EXPOSE DU LITIGE ET PROCEDURE
Par acte notarié du 17 février 2011, la société civile de construction vente (SCCV) Le Clos de Mangepommes a vendu à la société anonyme (SA) d'habitations à loyers modéré (HLM) des Chalets , en l'état futur d'achèvement, pour un prix de 487.982 euros TTC, trois villas numérotées 9 à 11, situées [Adresse 5], à [Localité 6].
La société [Adresse 3] a fait l'objet d'une procédure de redressement judiciaire ouverte par jugement du 12 janvier 2016 et convertie en liquidation judiciaire par jugement du 22 mars 2016.
Par acte d'huissier du 9 décembre 2021, la SELARL [H] et associés, agissant en qualité de mandataire judiciaire de la SCCV [Adresse 3], a fait assigner la SA HLM des Chalets devant le tribunal de commerce de Toulouse, pour obtenir paiement de la somme principale de 146.493,60 euros au titre du solde du prix de vente.
Par jugement du 30 mai 2022, le tribunal de commerce de Toulouse a :
- condamné la SA [Adresse 1] à payer à la Selarl [H] et associés, prise en la personne de Me [X] [H], en qualité de mandataire judiciaire de la société SCCV [Adresse 3], la somme principale de 146.493,60 euros outre intérêts au taux légal à compter de l'assignation jusqu'à parfait paiement,
- débouté la SA HLM des Chalets de l'ensemble de ses demandes,
- condamné la SA [Adresse 1] au paiement de 2.500 euros au titre de l'article 700 du code procédure civile,
- dit qu'il n'y a pas lieu d'écarter l'exécution provisoire,
- condamné la SA HLM des Chalets aux dépens.
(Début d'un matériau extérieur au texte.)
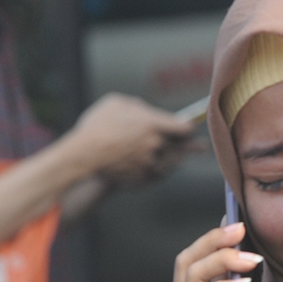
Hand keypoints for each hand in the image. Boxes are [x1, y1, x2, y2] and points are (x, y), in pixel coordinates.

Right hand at [69, 93, 194, 181]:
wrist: (81, 156)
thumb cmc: (96, 127)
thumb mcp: (115, 103)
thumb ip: (137, 106)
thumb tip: (147, 112)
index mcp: (153, 124)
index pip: (185, 128)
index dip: (188, 129)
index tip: (189, 130)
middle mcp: (156, 144)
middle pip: (178, 146)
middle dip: (183, 145)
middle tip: (201, 147)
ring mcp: (150, 163)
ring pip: (169, 161)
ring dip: (170, 158)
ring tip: (176, 158)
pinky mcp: (144, 178)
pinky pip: (158, 174)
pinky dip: (159, 170)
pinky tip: (160, 167)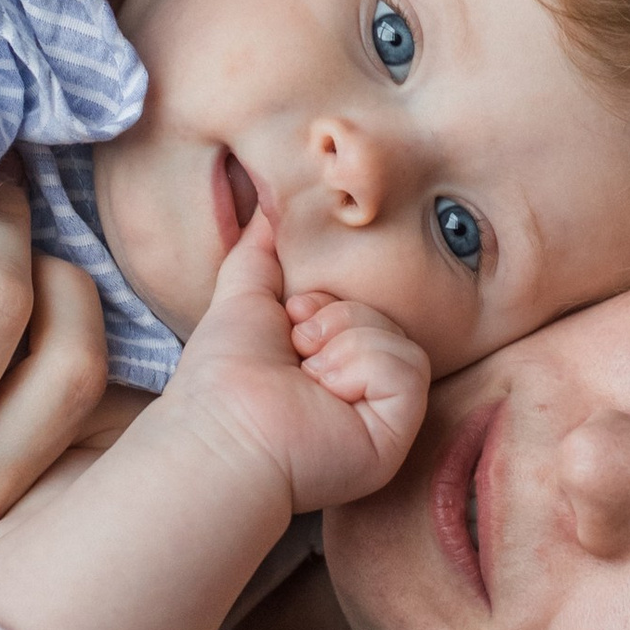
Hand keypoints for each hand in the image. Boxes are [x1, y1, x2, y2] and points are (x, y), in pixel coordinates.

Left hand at [160, 214, 430, 517]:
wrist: (222, 429)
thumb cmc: (224, 373)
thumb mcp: (244, 293)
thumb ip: (261, 248)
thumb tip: (269, 197)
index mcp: (333, 361)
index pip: (365, 304)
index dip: (328, 300)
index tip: (291, 316)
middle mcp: (363, 390)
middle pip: (386, 315)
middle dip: (334, 317)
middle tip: (296, 345)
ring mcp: (383, 414)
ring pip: (399, 338)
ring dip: (343, 341)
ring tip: (307, 372)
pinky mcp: (397, 431)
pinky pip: (407, 367)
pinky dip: (359, 365)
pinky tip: (327, 391)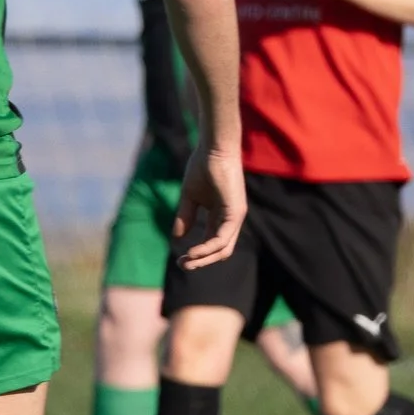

Par déclaration du 23 juin 2022, comportant une annexe, la société [Adresse 1] a relevé appel de ce jugement.
Par ordonnance du 10 novembre 2022, le conseiller de la mise en état a déclaré l'appel de la société HLM des chalets irrecevable.
Le conseiller de la mise en état a retenu que la déclaration d'appel de la société [Adresse 1] ne visait en qualité d'intimée que la société [H] et associés, qui n'était pas partie en première instance, sans préciser sa qualité de mandataire judiciaire de la société [Adresse 3], et ne comportait pas de renvoi à l'annexe jointe à cette déclaration. Il a considéré que cette déclaration d'appel était erronée et ne pouvait pas être rectifiée par les conclusions d'appelant visant une autre personne intimée.
La société HLM des Chalets a déféré cette décision à la cour d'appel, qui, par arrêt du 20 juin 2023, a confirmé l'ordonnance du 10 novembre 2022 en toutes ses dispositions, et condamné la société [Adresse 1] à payer à la SELARL [H] et associés la somme de 2.500 euros par application de l'article 700 du code de procédure civile.
La cour d'appel a relevé que la déclaration d'appel ne visait pas les chefs de jugement critiqués et ne renvoyait pas expressément à une annexe, et que par ailleurs elle visait en qualité d'intimée la société [H] et associés, sans mention de sa qualité de mandataire judiciaire de la société [Adresse 3].
La société HLM des Chalets a formé un pourvoi contre l'arrêt rendu le 20 juin 2023 par la cour d'appel de Toulouse.
Par arrêt du 12 juin 2025, la deuxième chambre civile de la Cour de cassation a :
- cassé et annulé, en toutes ses dispositions, l'arrêt rendu le 20 juin 2023, entre les parties, par la cour d'appel de Toulouse,
- remis l'affaire et les parties dans l'état où elles se trouvaient avant cet arrêt et les renvoie devant la cour d'appel de Toulouse autrement composée,
- condamné la société [H] et associés, prise en qualité de mandataire judiciaire de la société [Adresse 3], aux dépens,
- en application de l'article 700 du code de procédure civile, rejeté les demandes.